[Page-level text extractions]
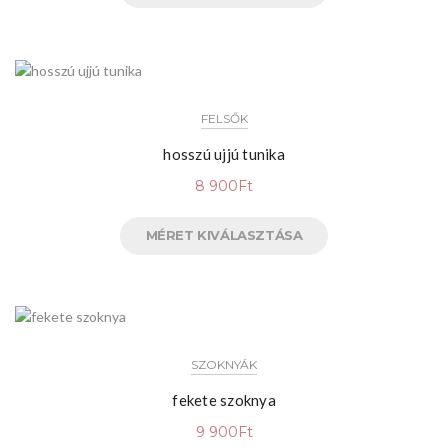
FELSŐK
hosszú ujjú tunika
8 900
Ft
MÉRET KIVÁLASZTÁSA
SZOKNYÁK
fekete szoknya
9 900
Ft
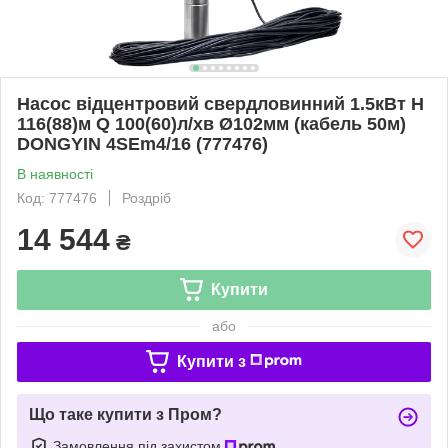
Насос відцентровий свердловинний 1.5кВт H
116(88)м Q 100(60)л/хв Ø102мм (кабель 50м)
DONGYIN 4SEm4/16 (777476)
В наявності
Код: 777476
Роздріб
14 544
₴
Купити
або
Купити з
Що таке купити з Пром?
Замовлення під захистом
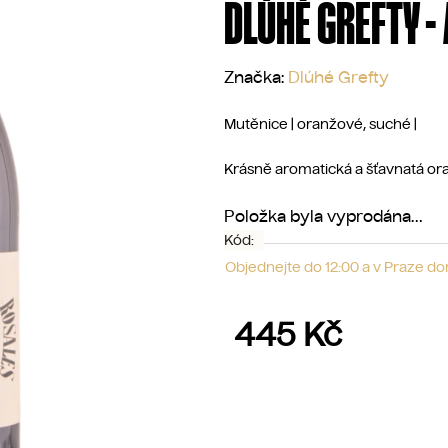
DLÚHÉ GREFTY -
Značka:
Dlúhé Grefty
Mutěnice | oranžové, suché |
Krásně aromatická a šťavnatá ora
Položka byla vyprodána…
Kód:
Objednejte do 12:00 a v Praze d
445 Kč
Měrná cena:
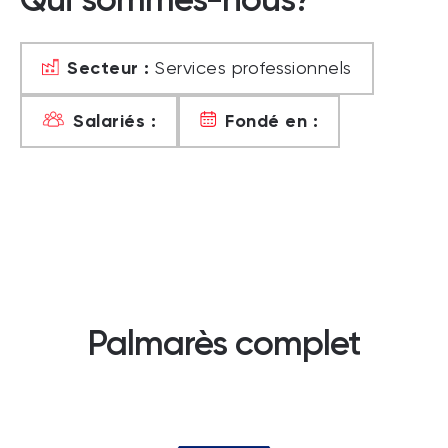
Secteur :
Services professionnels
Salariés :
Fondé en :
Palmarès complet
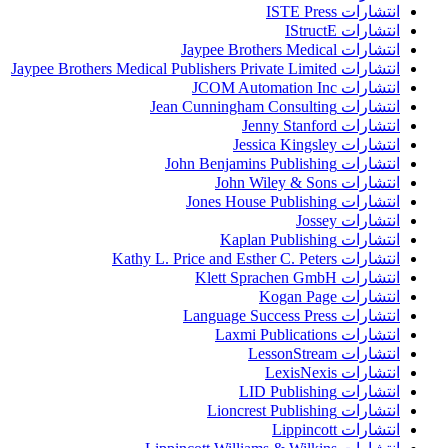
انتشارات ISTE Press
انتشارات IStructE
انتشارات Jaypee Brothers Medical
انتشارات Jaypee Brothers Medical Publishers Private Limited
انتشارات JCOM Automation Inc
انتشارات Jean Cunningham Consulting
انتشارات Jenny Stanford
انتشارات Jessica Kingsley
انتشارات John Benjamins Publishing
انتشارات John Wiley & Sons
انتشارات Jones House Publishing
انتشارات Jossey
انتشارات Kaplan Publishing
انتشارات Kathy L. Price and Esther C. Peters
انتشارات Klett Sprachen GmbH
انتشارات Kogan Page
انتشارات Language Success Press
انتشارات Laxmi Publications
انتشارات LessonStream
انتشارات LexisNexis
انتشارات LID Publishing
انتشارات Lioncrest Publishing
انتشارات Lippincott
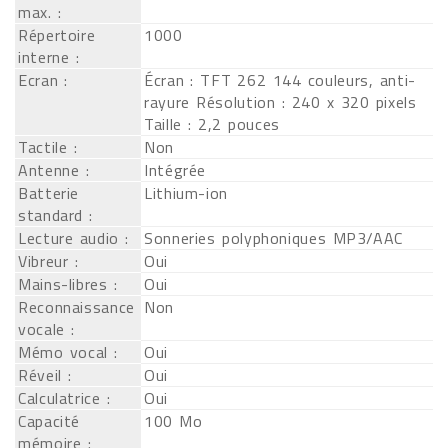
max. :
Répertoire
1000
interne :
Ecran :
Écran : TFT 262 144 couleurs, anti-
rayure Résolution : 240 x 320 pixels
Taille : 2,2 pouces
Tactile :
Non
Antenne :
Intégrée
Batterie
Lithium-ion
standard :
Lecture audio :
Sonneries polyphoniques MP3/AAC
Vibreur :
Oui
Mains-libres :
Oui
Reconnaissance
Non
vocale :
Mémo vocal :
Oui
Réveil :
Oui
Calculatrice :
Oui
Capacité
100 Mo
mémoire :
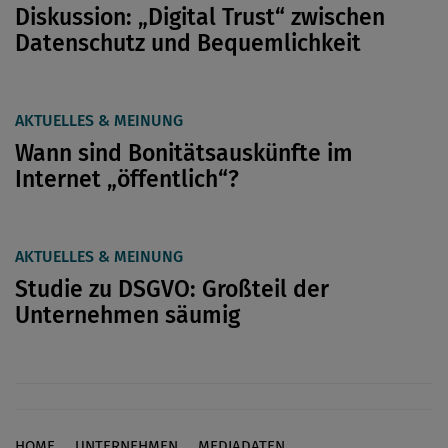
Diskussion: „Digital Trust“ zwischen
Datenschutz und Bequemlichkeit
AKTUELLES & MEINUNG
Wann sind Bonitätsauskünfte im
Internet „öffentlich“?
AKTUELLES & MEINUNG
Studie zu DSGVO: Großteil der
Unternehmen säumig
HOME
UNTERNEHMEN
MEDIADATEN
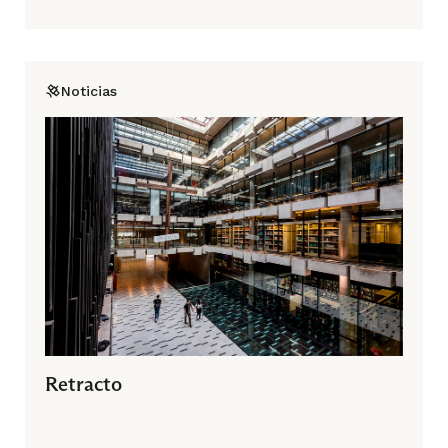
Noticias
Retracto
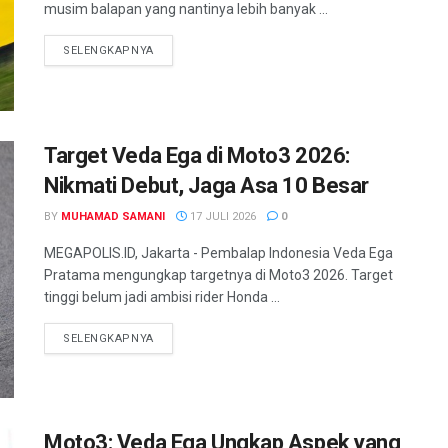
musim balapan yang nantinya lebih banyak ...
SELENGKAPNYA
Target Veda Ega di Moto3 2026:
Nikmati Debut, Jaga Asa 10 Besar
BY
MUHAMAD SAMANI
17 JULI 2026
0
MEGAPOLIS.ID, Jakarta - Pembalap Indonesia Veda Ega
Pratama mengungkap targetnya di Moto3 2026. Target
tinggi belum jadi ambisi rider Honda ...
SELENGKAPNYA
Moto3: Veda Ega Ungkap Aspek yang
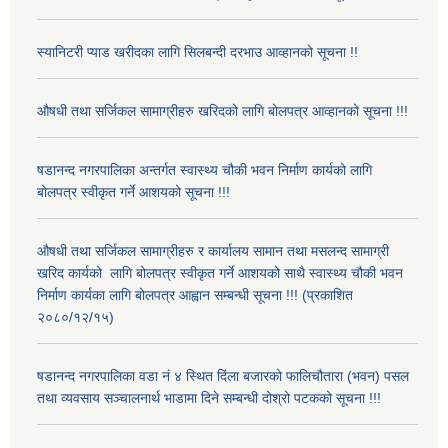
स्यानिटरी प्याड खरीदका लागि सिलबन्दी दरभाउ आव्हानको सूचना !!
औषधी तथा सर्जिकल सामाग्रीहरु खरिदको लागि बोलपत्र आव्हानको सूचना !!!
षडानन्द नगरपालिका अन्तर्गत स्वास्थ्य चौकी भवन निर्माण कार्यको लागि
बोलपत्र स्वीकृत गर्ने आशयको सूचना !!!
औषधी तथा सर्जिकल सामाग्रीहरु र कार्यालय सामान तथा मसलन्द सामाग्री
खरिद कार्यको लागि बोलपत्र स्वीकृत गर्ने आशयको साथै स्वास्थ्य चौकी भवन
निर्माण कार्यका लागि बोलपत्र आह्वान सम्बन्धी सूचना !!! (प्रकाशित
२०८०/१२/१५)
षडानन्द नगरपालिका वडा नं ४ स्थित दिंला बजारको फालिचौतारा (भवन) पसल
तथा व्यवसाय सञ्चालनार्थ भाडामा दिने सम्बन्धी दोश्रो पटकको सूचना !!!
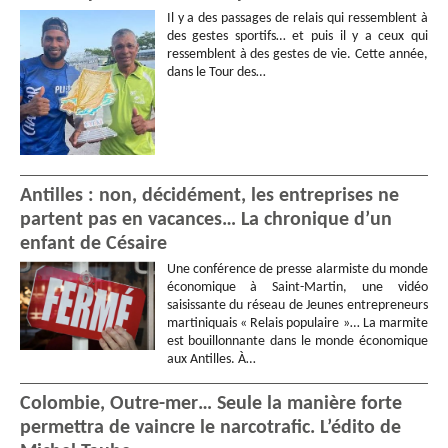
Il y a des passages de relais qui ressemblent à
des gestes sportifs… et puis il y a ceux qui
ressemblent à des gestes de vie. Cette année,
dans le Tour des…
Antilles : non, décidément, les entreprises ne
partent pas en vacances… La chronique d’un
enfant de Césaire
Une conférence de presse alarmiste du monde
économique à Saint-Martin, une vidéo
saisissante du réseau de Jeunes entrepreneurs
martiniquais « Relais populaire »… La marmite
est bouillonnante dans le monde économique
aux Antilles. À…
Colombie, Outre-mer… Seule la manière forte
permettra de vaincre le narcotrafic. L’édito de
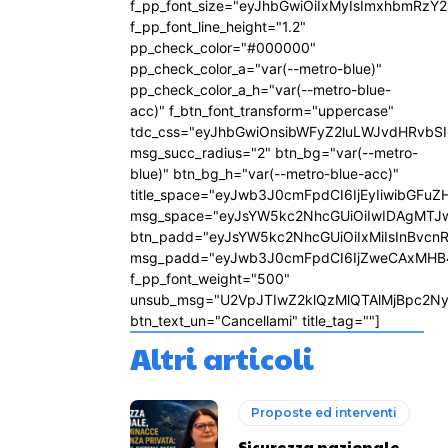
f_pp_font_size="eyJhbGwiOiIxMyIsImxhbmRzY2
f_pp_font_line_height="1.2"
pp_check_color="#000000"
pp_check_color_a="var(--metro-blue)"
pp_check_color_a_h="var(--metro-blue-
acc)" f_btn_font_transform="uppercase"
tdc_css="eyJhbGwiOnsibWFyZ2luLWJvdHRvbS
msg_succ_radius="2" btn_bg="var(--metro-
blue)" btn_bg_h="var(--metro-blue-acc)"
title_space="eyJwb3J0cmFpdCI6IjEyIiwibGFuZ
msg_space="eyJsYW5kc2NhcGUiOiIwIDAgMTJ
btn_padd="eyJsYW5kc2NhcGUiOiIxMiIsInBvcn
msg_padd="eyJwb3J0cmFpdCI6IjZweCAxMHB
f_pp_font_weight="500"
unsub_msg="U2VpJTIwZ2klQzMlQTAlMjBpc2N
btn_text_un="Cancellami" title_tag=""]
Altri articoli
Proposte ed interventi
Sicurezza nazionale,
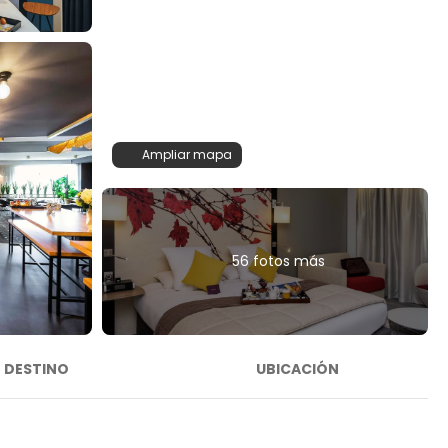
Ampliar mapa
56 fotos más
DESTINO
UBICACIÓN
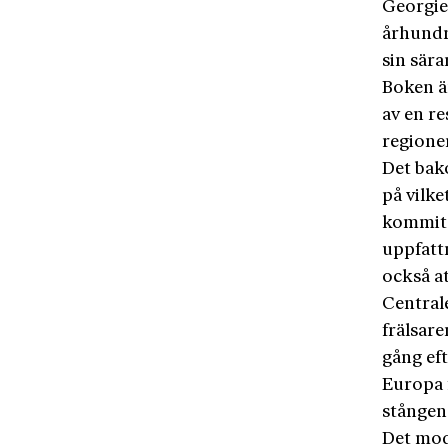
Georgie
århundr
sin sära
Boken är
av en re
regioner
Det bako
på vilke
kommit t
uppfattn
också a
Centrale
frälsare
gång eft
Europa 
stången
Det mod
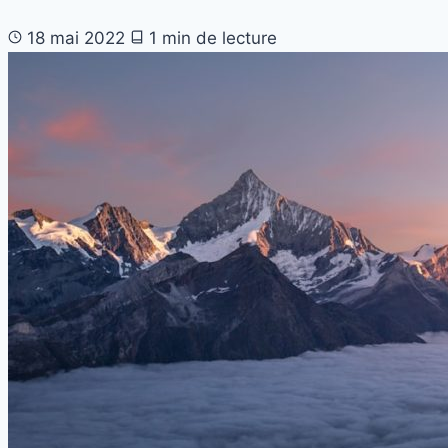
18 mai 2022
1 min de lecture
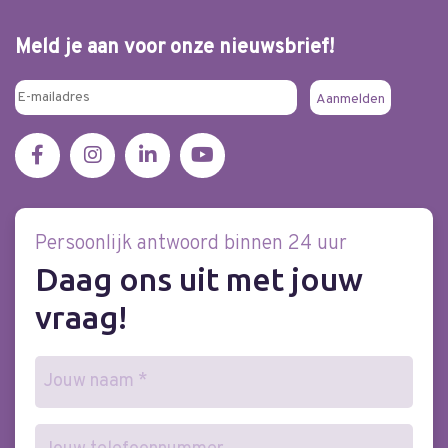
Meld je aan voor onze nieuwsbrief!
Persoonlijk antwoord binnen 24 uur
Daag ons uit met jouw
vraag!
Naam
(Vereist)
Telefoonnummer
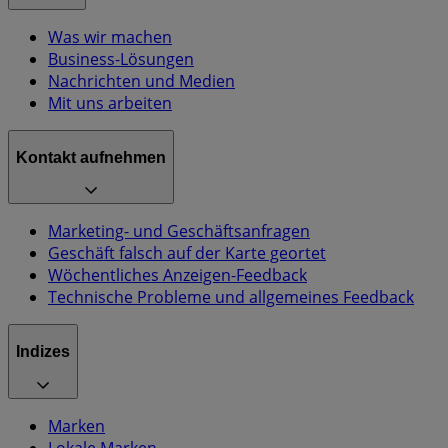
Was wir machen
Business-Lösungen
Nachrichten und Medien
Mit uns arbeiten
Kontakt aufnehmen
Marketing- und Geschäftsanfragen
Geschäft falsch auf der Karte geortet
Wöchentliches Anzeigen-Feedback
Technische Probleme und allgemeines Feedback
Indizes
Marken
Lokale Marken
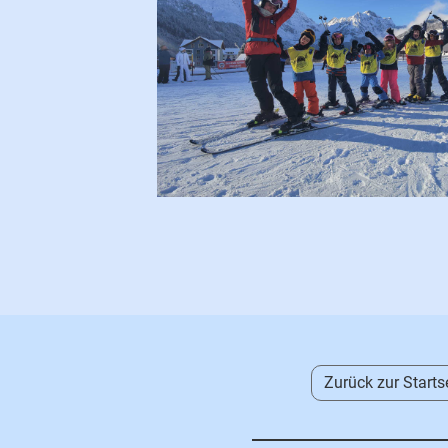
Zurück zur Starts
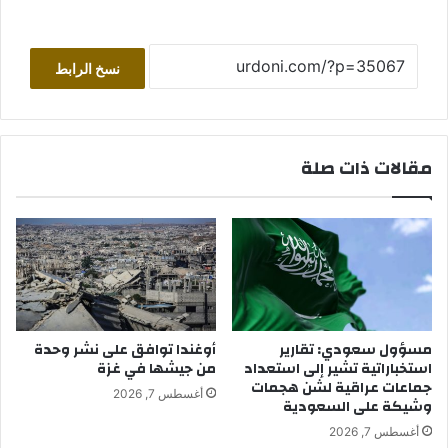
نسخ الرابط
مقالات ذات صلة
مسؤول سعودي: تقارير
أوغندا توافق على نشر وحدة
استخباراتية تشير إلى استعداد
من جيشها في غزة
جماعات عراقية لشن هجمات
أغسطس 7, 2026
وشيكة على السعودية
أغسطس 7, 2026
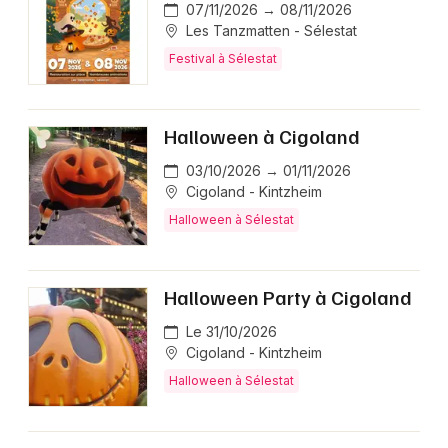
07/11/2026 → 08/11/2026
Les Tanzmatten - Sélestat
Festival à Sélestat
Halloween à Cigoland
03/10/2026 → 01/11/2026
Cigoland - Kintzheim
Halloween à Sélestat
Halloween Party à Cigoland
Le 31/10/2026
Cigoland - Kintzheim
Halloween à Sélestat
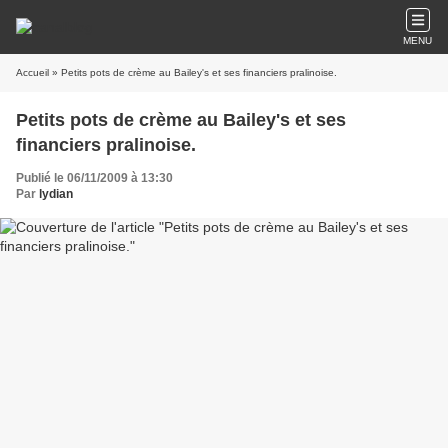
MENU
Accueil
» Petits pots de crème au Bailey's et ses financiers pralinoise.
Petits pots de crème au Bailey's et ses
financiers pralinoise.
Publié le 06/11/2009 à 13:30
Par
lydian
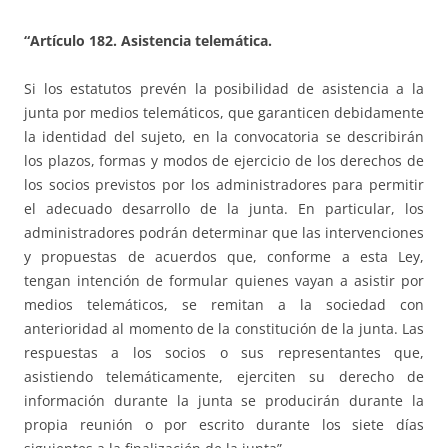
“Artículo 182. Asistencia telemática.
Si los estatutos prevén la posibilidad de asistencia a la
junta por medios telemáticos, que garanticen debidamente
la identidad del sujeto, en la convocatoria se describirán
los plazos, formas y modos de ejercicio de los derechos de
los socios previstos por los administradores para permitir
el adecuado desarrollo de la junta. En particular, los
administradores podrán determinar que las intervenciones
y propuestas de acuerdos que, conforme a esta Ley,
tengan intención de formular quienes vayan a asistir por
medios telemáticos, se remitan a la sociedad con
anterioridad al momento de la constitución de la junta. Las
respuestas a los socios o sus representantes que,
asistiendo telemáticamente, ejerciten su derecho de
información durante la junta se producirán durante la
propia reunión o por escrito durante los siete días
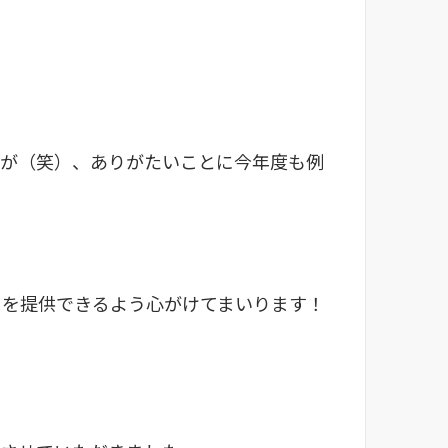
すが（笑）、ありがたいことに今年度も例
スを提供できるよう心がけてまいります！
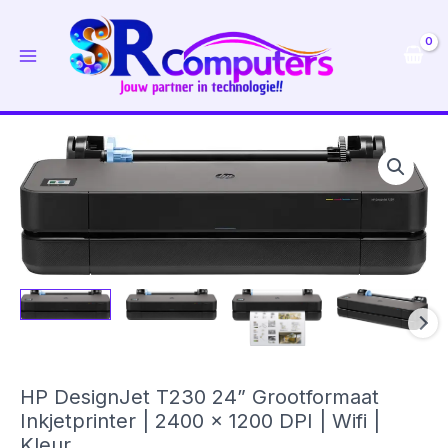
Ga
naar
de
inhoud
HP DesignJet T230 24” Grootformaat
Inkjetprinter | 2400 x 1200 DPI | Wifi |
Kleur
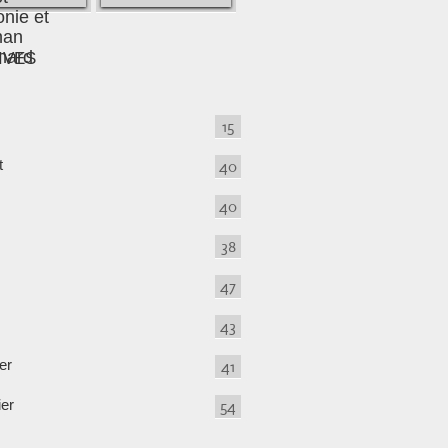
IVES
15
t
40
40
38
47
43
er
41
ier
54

- **REQUEST**
The response should hold only an exact retyping of the lines from the beginning of the data through the line containing "Замовлення під захистом", both ends kept, pictures omitted.

- **RESPONSE**
FELSŐK
hosszú ujjú tunika
8 900
Ft
MÉRET KIVÁLASZTÁSA
SZOKNYÁK
fekete szoknya
9 900
Ft
Насос відцентровий свердловинний 1.5кВт H
116(88)м Q 100(60)л/хв Ø102мм (кабель 50м)
DONGYIN 4SEm4/16 (777476)
В наявності
Код: 777476
Роздріб
14 544
₴
Купити
або
Купити з
Що таке купити з Пром?
Замовлення під захистом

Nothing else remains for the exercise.